▶ PROBLEM DETAILS
Lines below that hold the word "stable" must be copied in full.

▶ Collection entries
>>

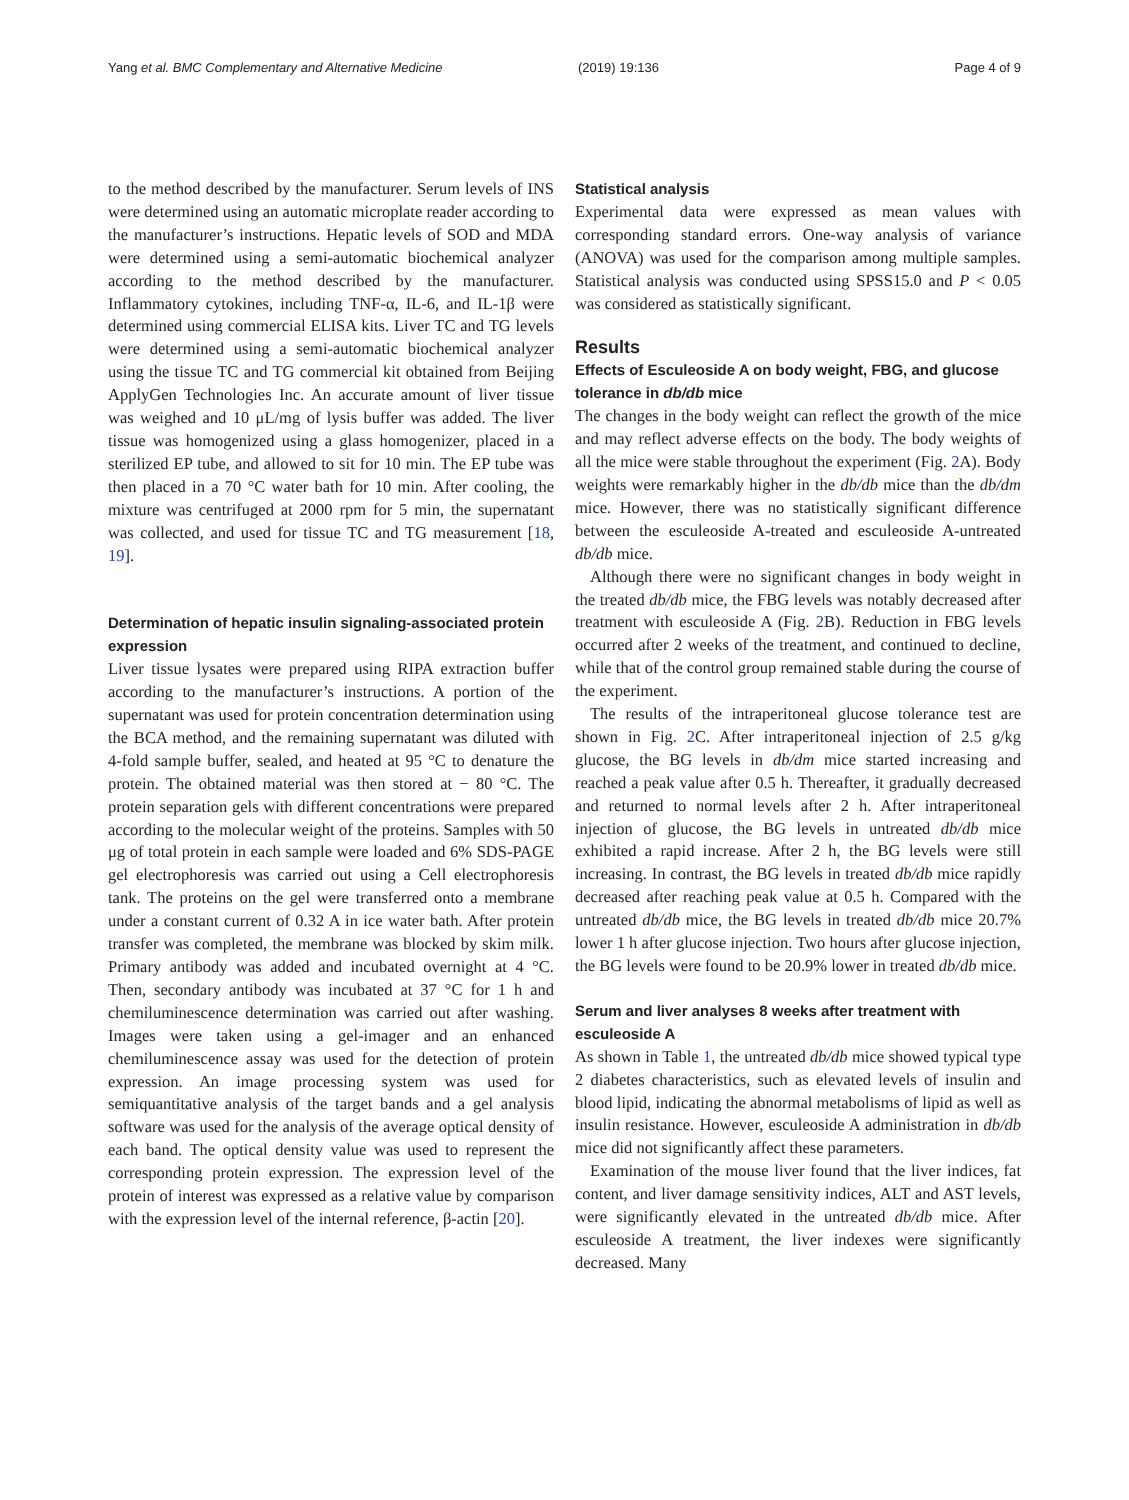Yang et al. BMC Complementary and Alternative Medicine (2019) 19:136 Page 4 of 9
to the method described by the manufacturer. Serum levels of INS were determined using an automatic microplate reader according to the manufacturer’s instructions. Hepatic levels of SOD and MDA were determined using a semi-automatic biochemical analyzer according to the method described by the manufacturer. Inflammatory cytokines, including TNF-α, IL-6, and IL-1β were determined using commercial ELISA kits. Liver TC and TG levels were determined using a semi-automatic biochemical analyzer using the tissue TC and TG commercial kit obtained from Beijing ApplyGen Technologies Inc. An accurate amount of liver tissue was weighed and 10 μL/mg of lysis buffer was added. The liver tissue was homogenized using a glass homogenizer, placed in a sterilized EP tube, and allowed to sit for 10 min. The EP tube was then placed in a 70 °C water bath for 10 min. After cooling, the mixture was centrifuged at 2000 rpm for 5 min, the supernatant was collected, and used for tissue TC and TG measurement [18, 19].
Determination of hepatic insulin signaling-associated protein expression
Liver tissue lysates were prepared using RIPA extraction buffer according to the manufacturer’s instructions. A portion of the supernatant was used for protein concentration determination using the BCA method, and the remaining supernatant was diluted with 4-fold sample buffer, sealed, and heated at 95 °C to denature the protein. The obtained material was then stored at − 80 °C. The protein separation gels with different concentrations were prepared according to the molecular weight of the proteins. Samples with 50 μg of total protein in each sample were loaded and 6% SDS-PAGE gel electrophoresis was carried out using a Cell electrophoresis tank. The proteins on the gel were transferred onto a membrane under a constant current of 0.32 A in ice water bath. After protein transfer was completed, the membrane was blocked by skim milk. Primary antibody was added and incubated overnight at 4 °C. Then, secondary antibody was incubated at 37 °C for 1 h and chemiluminescence determination was carried out after washing. Images were taken using a gel-imager and an enhanced chemiluminescence assay was used for the detection of protein expression. An image processing system was used for semiquantitative analysis of the target bands and a gel analysis software was used for the analysis of the average optical density of each band. The optical density value was used to represent the corresponding protein expression. The expression level of the protein of interest was expressed as a relative value by comparison with the expression level of the internal reference, β-actin [20].
Statistical analysis
Experimental data were expressed as mean values with corresponding standard errors. One-way analysis of variance (ANOVA) was used for the comparison among multiple samples. Statistical analysis was conducted using SPSS15.0 and P < 0.05 was considered as statistically significant.
Results
Effects of Esculeoside A on body weight, FBG, and glucose tolerance in db/db mice
The changes in the body weight can reflect the growth of the mice and may reflect adverse effects on the body. The body weights of all the mice were stable throughout the experiment (Fig. 2 A). Body weights were remarkably higher in the db/db mice than the db/dm mice. However, there was no statistically significant difference between the esculeoside A-treated and esculeoside A-untreated db/db mice.
Although there were no significant changes in body weight in the treated db/db mice, the FBG levels was notably decreased after treatment with esculeoside A (Fig. 2 B). Reduction in FBG levels occurred after 2 weeks of the treatment, and continued to decline, while that of the control group remained stable during the course of the experiment.
The results of the intraperitoneal glucose tolerance test are shown in Fig. 2 C. After intraperitoneal injection of 2.5 g/kg glucose, the BG levels in db/dm mice started increasing and reached a peak value after 0.5 h. Thereafter, it gradually decreased and returned to normal levels after 2 h. After intraperitoneal injection of glucose, the BG levels in untreated db/db mice exhibited a rapid increase. After 2 h, the BG levels were still increasing. In contrast, the BG levels in treated db/db mice rapidly decreased after reaching peak value at 0.5 h. Compared with the untreated db/db mice, the BG levels in treated db/db mice 20.7% lower 1 h after glucose injection. Two hours after glucose injection, the BG levels were found to be 20.9% lower in treated db/db mice.
Serum and liver analyses 8 weeks after treatment with esculeoside A
As shown in Table 1, the untreated db/db mice showed typical type 2 diabetes characteristics, such as elevated levels of insulin and blood lipid, indicating the abnormal metabolisms of lipid as well as insulin resistance. However, esculeoside A administration in db/db mice did not significantly affect these parameters.
Examination of the mouse liver found that the liver indices, fat content, and liver damage sensitivity indices, ALT and AST levels, were significantly elevated in the untreated db/db mice. After esculeoside A treatment, the liver indexes were significantly decreased. Many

<<

▶ FINISHED TASK
The changes in the body weight can reflect the growth of the mice and may reflect adverse effects on the body. The body weights of all the mice were stable throughout the experiment (Fig. 2 A). Body weights were remarkably higher in the db/db mice than the db/dm mice. However, there was no statistically significant difference between the esculeoside A-treated and esculeoside A-untreated db/db mice.
Although there were no significant changes in body weight in the treated db/db mice, the FBG levels was notably decreased after treatment with esculeoside A (Fig. 2 B). Reduction in FBG levels occurred after 2 weeks of the treatment, and continued to decline, while that of the control group remained stable during the course of the experiment.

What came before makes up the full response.